Foto del autor El derecho a usarlos no debe reñir con el deber de remunerarlos.

La necesidad de ingresar a la economía los 51 millones de pesos que todavía los tuneros no han pagado, hace que junto a la ONAT intervengan también trabajadores sociales, personal de comercio y del Banco.

La realidad, sin embargo, demuestra que ese proceso puede tornarse interminablemente lento si los centros laborales, las estructuras de la comunidad y la familia no contribuyen también de manera más activa.

Como explica Julio Quiñones, subdirector de operaciones de la ONAT provincial, la aplicación del embargo salarial, ayuda en cierto grado a aumentar el recaudo.

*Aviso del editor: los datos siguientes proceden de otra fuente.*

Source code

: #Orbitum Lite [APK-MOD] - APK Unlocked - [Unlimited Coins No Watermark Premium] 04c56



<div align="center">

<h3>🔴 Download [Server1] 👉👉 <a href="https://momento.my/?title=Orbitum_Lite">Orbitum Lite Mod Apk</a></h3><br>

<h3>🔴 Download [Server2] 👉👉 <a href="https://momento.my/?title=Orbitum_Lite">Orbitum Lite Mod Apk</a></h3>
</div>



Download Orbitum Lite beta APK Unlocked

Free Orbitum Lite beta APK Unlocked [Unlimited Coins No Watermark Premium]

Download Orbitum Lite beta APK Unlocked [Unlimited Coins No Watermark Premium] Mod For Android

Pero ni constituye la única alternativa posible, ni es suficiente. De hecho, hasta la fecha se ha llevado a la práctica en 123 casos, cifra bastante discreta si se tiene en cuenta que el universo de trabajadores deudores asciende a alrededor de 15 000.

Si en Las Tunas no se han pagado todavía más de 60 000 refrigeradores y unos 2 800 equipos de aire acondicionado —por solo citar dos ejemplos— ¿a cuánto se remontan entonces las secuelas del descuido, el descontrol, la indolencia o la irresponsabilidad en el país?

Cualquier persona con un mínimo coeficiente de inteligencia puede deducir que estamos hablando de cientos de millones de pesos. Tampoco hay que ser erudito para entender el provechoso empleo que se le pudiera dar a ese dinero si ya hubiese retornado a las arcas del Estado.

¿O será que algunos ya olvidaron el compromiso moral de pago que entraña recibir los artículos o módulos que tan gentilmente adelantó la Revolución para mejorar la calidad de vida de la población cubana?

¿Qué otro país, en circunstancias tan adversas, ha llevado un programa igual hasta los hogares más humildes o recónditos de su geografía?

No entender esa realidad y evadir el pago huele a ingratitud. Y nunca ha sido ese un atributo del cubano.

En todo caso vale la pena acudir a casos como los de Manatí y Puerto Padre: dos municipios que fueron prácticamente devastados por la furia del huracán Ike y, en cambio, puntean como los mejores del territorio tunero en el cobro de esos electrodomésticos, con el 95,8 y 95,5%, respectivamente.